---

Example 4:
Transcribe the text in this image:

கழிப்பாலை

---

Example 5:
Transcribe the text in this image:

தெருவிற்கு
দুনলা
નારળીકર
-- -- --
WORK TO COMPLETE —
Taking the listing above, write all of it out exactly.

SOLUTION FOR THIS EXERCISE —
---

Example 4:
Transcribe the text in this image:

கழிப்பாலை

---

Example 5:
Transcribe the text in this image:

தெருவிற்கு
দুনলা
નારળીકર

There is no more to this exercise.